[Start GIVEN DATA]

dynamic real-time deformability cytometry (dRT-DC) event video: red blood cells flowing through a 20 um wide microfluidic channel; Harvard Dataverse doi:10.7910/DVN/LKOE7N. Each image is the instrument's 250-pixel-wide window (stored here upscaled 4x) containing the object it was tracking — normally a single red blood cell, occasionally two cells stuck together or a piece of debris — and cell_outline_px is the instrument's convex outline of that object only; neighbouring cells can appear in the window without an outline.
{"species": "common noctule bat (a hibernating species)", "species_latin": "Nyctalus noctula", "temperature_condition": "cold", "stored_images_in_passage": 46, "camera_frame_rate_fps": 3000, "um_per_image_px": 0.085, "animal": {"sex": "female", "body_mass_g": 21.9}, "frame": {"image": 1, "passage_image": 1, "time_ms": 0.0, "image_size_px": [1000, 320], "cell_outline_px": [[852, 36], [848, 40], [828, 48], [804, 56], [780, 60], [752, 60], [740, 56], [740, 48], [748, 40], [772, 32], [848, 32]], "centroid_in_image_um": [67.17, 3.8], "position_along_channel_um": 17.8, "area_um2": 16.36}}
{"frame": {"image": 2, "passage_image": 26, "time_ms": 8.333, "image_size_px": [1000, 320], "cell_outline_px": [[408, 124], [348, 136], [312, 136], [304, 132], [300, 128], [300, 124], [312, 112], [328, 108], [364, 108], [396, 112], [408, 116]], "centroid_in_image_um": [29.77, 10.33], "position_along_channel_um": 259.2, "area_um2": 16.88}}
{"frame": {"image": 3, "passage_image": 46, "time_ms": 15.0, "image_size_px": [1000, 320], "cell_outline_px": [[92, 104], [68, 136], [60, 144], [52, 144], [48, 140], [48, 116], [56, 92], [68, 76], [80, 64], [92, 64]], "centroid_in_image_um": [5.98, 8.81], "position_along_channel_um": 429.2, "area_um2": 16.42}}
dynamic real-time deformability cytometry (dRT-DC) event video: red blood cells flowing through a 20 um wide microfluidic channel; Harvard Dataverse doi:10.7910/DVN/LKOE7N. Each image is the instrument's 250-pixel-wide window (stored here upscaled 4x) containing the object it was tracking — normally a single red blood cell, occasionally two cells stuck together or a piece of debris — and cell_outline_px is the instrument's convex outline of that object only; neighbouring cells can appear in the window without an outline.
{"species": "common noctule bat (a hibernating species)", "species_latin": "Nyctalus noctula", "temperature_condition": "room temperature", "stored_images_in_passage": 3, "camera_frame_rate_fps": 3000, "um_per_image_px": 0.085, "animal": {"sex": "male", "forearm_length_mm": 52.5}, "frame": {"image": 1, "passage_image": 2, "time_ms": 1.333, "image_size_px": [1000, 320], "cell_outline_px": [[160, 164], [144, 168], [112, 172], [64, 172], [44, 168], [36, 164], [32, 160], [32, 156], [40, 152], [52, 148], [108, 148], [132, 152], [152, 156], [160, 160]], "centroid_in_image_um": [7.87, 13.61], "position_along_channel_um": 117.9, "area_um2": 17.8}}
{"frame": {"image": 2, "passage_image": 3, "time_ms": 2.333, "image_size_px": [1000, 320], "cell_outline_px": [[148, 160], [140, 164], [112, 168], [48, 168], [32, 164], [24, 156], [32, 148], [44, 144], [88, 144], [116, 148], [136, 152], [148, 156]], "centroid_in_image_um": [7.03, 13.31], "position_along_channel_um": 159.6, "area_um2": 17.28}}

[End GIVEN DATA]

**TO BE DONE**
Print all the data exactly.

**ANSWER FOR THIS EXERCISE**
dynamic real-time deformability cytometry (dRT-DC) event video: red blood cells flowing through a 20 um wide microfluidic channel; Harvard Dataverse doi:10.7910/DVN/LKOE7N. Each image is the instrument's 250-pixel-wide window (stored here upscaled 4x) containing the object it was tracking — normally a single red blood cell, occasionally two cells stuck together or a piece of debris — and cell_outline_px is the instrument's convex outline of that object only; neighbouring cells can appear in the window without an outline.
{"species": "common noctule bat (a hibernating species)", "species_latin": "Nyctalus noctula", "temperature_condition": "cold", "stored_images_in_passage": 46, "camera_frame_rate_fps": 3000, "um_per_image_px": 0.085, "animal": {"sex": "female", "body_mass_g": 21.9}, "frame": {"image": 1, "passage_image": 1, "time_ms": 0.0, "image_size_px": [1000, 320], "cell_outline_px": [[852, 36], [848, 40], [828, 48], [804, 56], [780, 60], [752, 60], [740, 56], [740, 48], [748, 40], [772, 32], [848, 32]], "centroid_in_image_um": [67.17, 3.8], "position_along_channel_um": 17.8, "area_um2": 16.36}}
{"frame": {"image": 2, "passage_image": 26, "time_ms": 8.333, "image_size_px": [1000, 320], "cell_outline_px": [[408, 124], [348, 136], [312, 136], [304, 132], [300, 128], [300, 124], [312, 112], [328, 108], [364, 108], [396, 112], [408, 116]], "centroid_in_image_um": [29.77, 10.33], "position_along_channel_um": 259.2, "area_um2": 16.88}}
{"frame": {"image": 3, "passage_image": 46, "time_ms": 15.0, "image_size_px": [1000, 320], "cell_outline_px": [[92, 104], [68, 136], [60, 144], [52, 144], [48, 140], [48, 116], [56, 92], [68, 76], [80, 64], [92, 64]], "centroid_in_image_um": [5.98, 8.81], "position_along_channel_um": 429.2, "area_um2": 16.42}}
dynamic real-time deformability cytometry (dRT-DC) event video: red blood cells flowing through a 20 um wide microfluidic channel; Harvard Dataverse doi:10.7910/DVN/LKOE7N. Each image is the instrument's 250-pixel-wide window (stored here upscaled 4x) containing the object it was tracking — normally a single red blood cell, occasionally two cells stuck together or a piece of debris — and cell_outline_px is the instrument's convex outline of that object only; neighbouring cells can appear in the window without an outline.
{"species": "common noctule bat (a hibernating species)", "species_latin": "Nyctalus noctula", "temperature_condition": "room temperature", "stored_images_in_passage": 3, "camera_frame_rate_fps": 3000, "um_per_image_px": 0.085, "animal": {"sex": "male", "forearm_length_mm": 52.5}, "frame": {"image": 1, "passage_image": 2, "time_ms": 1.333, "image_size_px": [1000, 320], "cell_outline_px": [[160, 164], [144, 168], [112, 172], [64, 172], [44, 168], [36, 164], [32, 160], [32, 156], [40, 152], [52, 148], [108, 148], [132, 152], [152, 156], [160, 160]], "centroid_in_image_um": [7.87, 13.61], "position_along_channel_um": 117.9, "area_um2": 17.8}}
{"frame": {"image": 2, "passage_image": 3, "time_ms": 2.333, "image_size_px": [1000, 320], "cell_outline_px": [[148, 160], [140, 164], [112, 168], [48, 168], [32, 164], [24, 156], [32, 148], [44, 144], [88, 144], [116, 148], [136, 152], [148, 156]], "centroid_in_image_um": [7.03, 13.31], "position_along_channel_um": 159.6, "area_um2": 17.28}}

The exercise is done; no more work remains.